Undoubtedly, learning from your mistakes is effective. But you can try to prevent them by studying the experience of your colleagues. Here are the most common ones:
🤦♂️ Hiring full-time employees before product-market-fit. Getting to product-market-fit is the only thing that matters in the early years of your company. Simply put, do you have something that people really love.
Until this point, you will be frantically trying many ideas, sometimes weekly. During this time anyone other than a co-founder will soon get frustrated by the changes of direction and eventually wonder if the compensation they are giving up on elsewhere is worth it.
🤦♂️ Deprioritizing offshore talent. Saving money is crucial in the early days. The biggest expense is labor and given the quality of talent around the world, and tools to collaborate with them, hiring offshore is the best way to save money early on.
Try looking for employees from lower-affluence countries or regions rather than from world centers and big cities. So you can pay less and get the same results.
🤦♂️ Holding on to the first idea far too long. Your first idea is very likely going to fail. This may seem like a gross generalization, especially since you probably just quit a job to launch your startup based on an idea you think is very good.
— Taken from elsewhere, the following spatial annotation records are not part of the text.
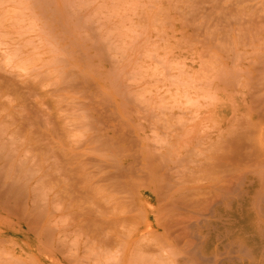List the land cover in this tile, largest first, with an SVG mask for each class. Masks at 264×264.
Instances as JSON below:
<instances>
[{"label":"rangeland","instance_id":"rangeland-1","mask_svg":"<svg viewBox=\"0 0 264 264\" xmlns=\"http://www.w3.org/2000/svg\"><path fill=\"white\" fill-rule=\"evenodd\" d=\"M262 97L264 0H0V264H173L177 203Z\"/></svg>","mask_w":264,"mask_h":264},{"label":"bare ground","instance_id":"bare-ground-1","mask_svg":"<svg viewBox=\"0 0 264 264\" xmlns=\"http://www.w3.org/2000/svg\"><path fill=\"white\" fill-rule=\"evenodd\" d=\"M262 98H264V97H262ZM258 100H256V101H258ZM261 100H263V99H261ZM256 101H254V102L252 101V102L255 103ZM262 102L263 101H261V104H262ZM247 105L249 106V104H247ZM254 106H253V109H254ZM257 106L258 105L256 103L257 109L256 108L255 109L259 110L260 108H258L259 106L258 107ZM251 110H249V111H251ZM260 112H263V110H260ZM240 115L241 114H239V116ZM258 116H259V114H258ZM244 117L246 120V115ZM262 117H264L263 114H262ZM233 118H234V115H233ZM237 119H234V120L236 121ZM243 119L244 118H242L241 120L244 121ZM231 120H232V118H231ZM248 120L249 119L247 118V120L244 122L246 123ZM258 121H260V120H258ZM236 122L238 123V120ZM244 122H243V124L242 123H240V124L247 127L246 124L249 123L250 121H248L246 124ZM253 123H255V121H253ZM238 126H240V125H238ZM244 126H240V129H238V130H240V131H238L239 133H241V131H242L241 129H243ZM232 127H235V126H232ZM229 128H227V129H229ZM237 128L238 127L236 126V129ZM251 128H252V126H251ZM224 129H226V128H224ZM248 129H250V128H246V130H248ZM263 129H264V125L261 124V122H257L255 124V127L253 128V131L250 130V131L246 132L247 134L243 133L244 130L242 131L241 137H243L245 135L248 138L247 139L248 142H249V139L252 135H254V136L258 135L257 136L258 138H254L253 143L251 141L249 142L252 144L249 146L250 150L248 151V153H247V149H248L247 144L249 145V143L246 141L247 144L241 145L242 142L240 143V139H239L240 137L233 135V134H238L235 132L229 133L230 135L232 134L233 136L231 137L230 135H228L227 138L224 137V140L222 139L223 141L220 139L221 136H220V138L218 137L220 139V141L223 143L222 144L220 143V146H217L218 147L217 151L214 150L216 152H214V153L211 152L212 147H209V146L212 144V142H211V144L209 143L210 145H208L207 148L205 147V150L206 149L209 150V148H211L210 149L211 155L207 156L206 154H208V152L206 151L205 155L207 158L203 159V177H202L203 178V191L200 192L198 190V193L200 192L203 195V202L200 203V200L198 198L199 204L195 203L194 202L195 199L193 198V199H191V200H193V202L185 203V201L188 200L187 196L191 197V195L189 196L190 192H188L187 196H186V193H185L186 191H185L184 193H185V197L187 200L186 199H185V201L181 200L184 203H182V202L180 204L177 203V205H178L177 208L183 210L182 211L183 215H182V213H181V215L184 216L185 220H186V215H184V212L190 215L189 220H188L187 224L185 225L186 230H185V227L184 228L182 226L181 227L184 229L185 233L187 232V235L191 238V240L188 242L186 248L182 249V251H178V254L175 255L174 253H177V250L175 249V247H177V245H179V244L176 242V239L174 238V236L172 237V238H174L173 240L171 238H169V240L166 239V243L169 246L168 247L169 251L166 252V256H165L166 259H168V260L170 259L171 261L174 260V262L176 264H193V262L195 260L197 261L199 259L203 260V264H264V138L262 139L259 137V135ZM229 130H231V129H229ZM233 130H235V128H233ZM218 138H216V139H218ZM251 139H252V137H251ZM241 140H243V138H241ZM216 141H218V140H216ZM243 142H244V140H243ZM216 145H218V144H216ZM203 146H205V145H203ZM244 146H246V148H247V149L245 148L246 151L243 149ZM243 154H244L245 158L243 157ZM205 155H204V158H205ZM243 158H244V163H243ZM245 159L248 161L245 162ZM148 172H149V170H148ZM162 174L164 176V173H161V175ZM143 175H144V173L142 172V175H141L142 178L144 177ZM166 175H168V174H165L164 177H166ZM188 176L190 178V175H188ZM196 176L197 175H195V177ZM181 177H179V178H181ZM184 177H186V176H184ZM191 177L193 178V176H191ZM142 178H140L141 181L138 179V182H142L143 181ZM157 178H159V177H157ZM194 178H193V181H194ZM198 178L199 177H197L196 179H198ZM164 179L166 181L169 178L167 179V177H166V178H163V180ZM196 179H195V181H197ZM189 180H191V178ZM145 181H146V179L144 180V187H146ZM165 181H164V183H165V185H167V183ZM138 182L134 185L130 182L129 188H131V184L133 187V186H136L138 184ZM158 182H159V180H158ZM184 182H185V180H184ZM138 185H140V184H138ZM142 185H143V182H142ZM160 185L162 186V183ZM169 185L170 184H168L167 186H169ZM171 185H172V183H171ZM158 186H159V184H158ZM158 186H157V191H158ZM159 188H161V187L159 186ZM166 188L169 189V187H166ZM161 189L165 190L163 186ZM132 190H133V188H132ZM134 192L136 193L135 190H134ZM165 192H164V194H165ZM184 193H182V194H184ZM126 194L128 195L127 192H126ZM164 194H163V196H164ZM179 194H181V193H179ZM196 194H197V192L195 193V195ZM158 195H159L160 199L162 200L163 196H160V194H158ZM174 200H175V198H174ZM198 200H196V202H198ZM123 201L124 200H122V204H123ZM177 201H178V199H177ZM171 202H173L172 198H171ZM129 203H131V200L129 201ZM144 204L146 205V203H144ZM127 205L129 206V204H127L125 201V204L122 207H124L127 210V208H126ZM155 205H156V203H155ZM166 205L164 206V204H163L164 208L168 207ZM170 205H171V203H170ZM159 208H160V206H159ZM159 208L157 211H159ZM129 210H132L131 207L128 209V211ZM161 211H162V209L160 210V212ZM125 212H127V211H125ZM135 212H138V211L135 210ZM139 213H140V211H139ZM139 213H135L136 216H137V214L139 216ZM176 215L177 214L175 213V216ZM136 216H134V217H136ZM140 216H141V213H140ZM167 218L171 219V217H166V220H167ZM175 218H178V217H175ZM175 218H173V221L175 220ZM155 219H156V217L154 218V220ZM158 219H160L159 216H158L157 220ZM177 220L178 219H176L175 221H177ZM182 220H184V219H182ZM167 221L170 222L169 219ZM121 222L123 223L122 218H121ZM125 222H127V225H128L129 219H127V221H125ZM180 222H182V221H180ZM163 223H165V221ZM129 224H133V222L129 223ZM124 225H126V224L123 223V226H122L123 228H124ZM161 225L163 226V224H161ZM164 226H165V224H164ZM146 227L148 228V226H146ZM146 227H144V228L146 229V231H148ZM162 228H164V230H167L166 227H162ZM171 229H173V227ZM172 231L170 230L171 235H172V233H171ZM168 232L169 231H167L166 233H168ZM151 233H152V231H151ZM153 233H155V232H153ZM156 234H157V232H156ZM163 234L165 235V231L163 232ZM146 235H148V234H146ZM160 235H161V233H160ZM153 236H154V234H153ZM166 237L168 238V236L165 235V238ZM140 238H143V237H140ZM149 239H151V238L149 237ZM138 240L139 241L137 243L140 242V239H138ZM159 240L157 239V241L159 242L158 244H161L160 242L163 240H161L160 238H159ZM187 240H189V238H187ZM142 241H144V240H142ZM123 243H124V241H123ZM162 243L164 244V241ZM140 244H143V242L142 243L140 242ZM144 246H146V244L145 245L143 244V247ZM162 247L164 248L163 245H162ZM165 248H167V247H165ZM134 249H135V247H134ZM134 249L132 250L133 253H135ZM153 250L151 252H153ZM159 250H161V248H159ZM166 250H168V249H166ZM141 252H143L142 249H141ZM147 252H149V251H147ZM180 252L182 254H179ZM138 254H140V253L138 252ZM145 255H146V256H144L145 258H143V255L141 256L142 262H143V259H147L148 264H149V262H151V259H150L151 256L149 255L150 257H148L147 253H145ZM135 256L136 255H133V256L131 255V257H132V259L130 258L131 261L134 259ZM136 257H139V261H140V255L139 256L137 255ZM147 257L150 260H148ZM172 257H173V259H172ZM158 259H160V258H158ZM161 261H162V259H161ZM142 262H140V264H142ZM174 262H173V264H175ZM137 263L139 264V262H137ZM157 263H158V261H157ZM134 264H136V262ZM154 264H156V263H154Z\"/></svg>","mask_w":264,"mask_h":264}]
</instances>
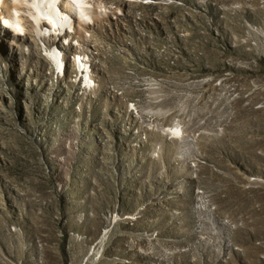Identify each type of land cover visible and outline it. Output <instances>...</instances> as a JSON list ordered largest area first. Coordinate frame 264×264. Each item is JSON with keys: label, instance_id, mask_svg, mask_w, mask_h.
<instances>
[{"label": "rangeland", "instance_id": "1", "mask_svg": "<svg viewBox=\"0 0 264 264\" xmlns=\"http://www.w3.org/2000/svg\"><path fill=\"white\" fill-rule=\"evenodd\" d=\"M102 3L88 83L0 25V264H264V0Z\"/></svg>", "mask_w": 264, "mask_h": 264}, {"label": "bare ground", "instance_id": "2", "mask_svg": "<svg viewBox=\"0 0 264 264\" xmlns=\"http://www.w3.org/2000/svg\"><path fill=\"white\" fill-rule=\"evenodd\" d=\"M106 6L102 0H0V25L5 34H11L12 44L19 42V46L27 45L32 53H36V47L30 36L42 41L46 55L57 68L62 65L65 68V54L59 50L57 37L63 36L69 42L77 39L79 48L75 50L80 54L77 59L73 58L74 65L78 67L74 69L83 76L85 72V81L88 83L92 80V69L88 62L91 57L85 54V51L90 50V44L84 31L99 20ZM91 85H95V81ZM158 128L162 133H178L177 127Z\"/></svg>", "mask_w": 264, "mask_h": 264}]
</instances>
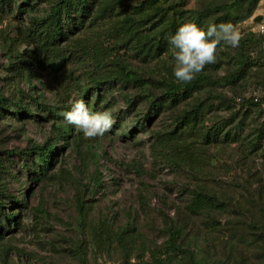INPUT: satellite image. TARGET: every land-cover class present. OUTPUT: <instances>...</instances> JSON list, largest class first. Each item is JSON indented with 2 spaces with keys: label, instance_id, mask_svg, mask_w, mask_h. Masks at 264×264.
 Returning a JSON list of instances; mask_svg holds the SVG:
<instances>
[{
  "label": "rangeland",
  "instance_id": "rangeland-1",
  "mask_svg": "<svg viewBox=\"0 0 264 264\" xmlns=\"http://www.w3.org/2000/svg\"><path fill=\"white\" fill-rule=\"evenodd\" d=\"M55 1L0 5V95L11 109H0V191L20 222L0 235V264H264V0L230 13L243 35L239 46L222 44L216 63L194 79L200 88L173 104L163 102L165 85L179 82L162 29L170 20L204 28L235 0H89L84 23L59 45L65 67L22 65L34 50L31 30ZM240 60L246 72L222 82ZM95 88L99 100L90 105L112 113V128L95 139L75 127L66 133L61 113L81 100V90ZM215 97L222 100L208 102L203 126L177 122ZM19 108L41 118L13 117ZM213 127L220 134L206 144ZM51 145V166L29 174L35 148ZM199 191L223 210L190 213ZM172 226L191 255L168 258Z\"/></svg>",
  "mask_w": 264,
  "mask_h": 264
},
{
  "label": "trees",
  "instance_id": "trees-1",
  "mask_svg": "<svg viewBox=\"0 0 264 264\" xmlns=\"http://www.w3.org/2000/svg\"><path fill=\"white\" fill-rule=\"evenodd\" d=\"M164 0H151L153 3H159ZM261 0H235L232 4L225 5L222 8L225 11L224 16L217 18L212 24H220V23H233V19H230V13L232 11H237L242 4L246 3L245 9H255L258 3ZM0 5L8 8H12L13 2L12 0H0ZM92 4L89 0H56L53 2L49 13L46 18L37 20L38 27L36 30H31L30 39L31 45H33L34 50L26 53V57L22 59L21 64L27 66L29 63L35 65H41V63H45L53 70H59L62 67L66 66L67 58L63 56L62 51L59 48L61 41L66 38L65 33L70 31L71 27L79 26L84 23L85 18L87 17V13L90 12V6ZM244 9V10H245ZM12 10V9H11ZM21 11V8H18ZM201 18L196 16L195 21L200 23ZM179 24H177L174 20H170L168 25L162 29V32L166 37H169L177 31L179 28ZM205 25L204 28H206ZM238 70L237 72L231 76L230 78H224L222 82H226L227 84H233L237 82L240 78V74H244L247 70L246 65L243 64V61H238ZM30 65V64H29ZM240 75V76H239ZM100 84V83H98ZM166 93L165 98L163 100L164 103H176L181 99H185L186 97H190L193 95L198 88H200V83L197 80H193L191 83L183 84V83H167L166 85ZM99 89L95 88L88 92L86 89L81 90L80 99L83 100L89 107L91 111H96L95 106L90 105V100L94 98V104L99 100ZM91 96L88 99V96ZM222 100L220 97L210 98L204 102H198L194 104L190 110L183 111L182 114L178 117L177 122L180 125H188V126H198L204 125L205 119L208 114L210 101ZM264 104V100H262ZM163 102L158 104H153L152 112L156 110H160L163 107ZM209 102V103H208ZM130 105H134L131 101H129ZM253 104V103H252ZM90 105V106H89ZM255 105V104H254ZM38 110L47 111V108L41 107L39 104H36ZM130 106V107H132ZM4 108L6 112H10L11 109L7 107L6 99L0 95V109ZM13 109V108H12ZM49 116L53 117L51 111L48 112ZM11 115L15 118L25 117V118H33L38 119L41 118L37 114H31L29 111H25L19 108V112L11 113ZM151 116L144 117L143 123L148 124L151 120ZM143 124V126H145ZM67 128L64 130L67 132L73 131L74 126L67 123ZM220 132L216 127L209 129L203 135V141L206 144L215 143V139L218 138L217 134ZM66 137V136H65ZM231 134H225L224 139H230ZM55 147H37L32 152L35 154L36 161L34 162L35 167L31 170L28 169L27 172L29 174H33L34 176H42L47 169L51 166L53 156H54ZM32 155H30L31 157ZM5 192L0 191V235L3 232H7L11 229L10 226L17 228L19 226V220L17 219V214L11 212V210H5V203L3 202L5 197ZM14 204L22 205V202H18L17 199L12 198ZM224 204L215 196L208 195L202 191L196 192L192 196L191 203L188 206V210L190 213L194 215H199L202 211L209 210H223ZM180 237V231L175 227H169L168 229V242L167 246V255L168 258L175 257L180 253H184L187 255H191L189 252H185L179 245L178 239ZM196 264V263H193Z\"/></svg>",
  "mask_w": 264,
  "mask_h": 264
},
{
  "label": "clouds",
  "instance_id": "clouds-1",
  "mask_svg": "<svg viewBox=\"0 0 264 264\" xmlns=\"http://www.w3.org/2000/svg\"><path fill=\"white\" fill-rule=\"evenodd\" d=\"M243 35L232 23L209 24L206 28L187 22L169 36L174 60L173 75L179 83L188 84L196 79L207 65L217 61L222 44L236 48ZM64 120L83 133L85 139L103 137L115 120L109 111H91L83 100L72 102L71 110L62 112Z\"/></svg>",
  "mask_w": 264,
  "mask_h": 264
}]
</instances>
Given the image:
But success with startups usually comes from insights that no one else has. And they are seldom found in a survey but rather learned through failure. So the key to success is to iterate fast through ideas and get those insights quickly.
🤦♂️ Building a bigger MVP than necessary. Most founders have a grand vision for the solution to a thorny problem. They could create a complete product before finding out people wouldn’t use it.
Developing a mobile app or website needs a lot of resources. Just getting reliable login/ authentication, having useful onboarding, ensuring a responsive layout, etc takes a ton of time and you haven’t even got a feature yet.
Instead, conduct at least a fake-door test: make a landing page with no-code tools, describe your offer, and run ads on it. The number of clicks will show you if it makes sense to work on the idea further.
🤦♂️ Not having a marketing co-founder. The number one thing investors look for in a startup is a high growth, typically 10% month-over-month or more. That’s because it’s an easy signal for product-market-fit and a business that scales.
But getting to high growth is very difficult and requires constant experimentation with new marketing channels and strategies. A marketing co-founder is essential so that he/ she focuses on growth every day and is not distracted by other things.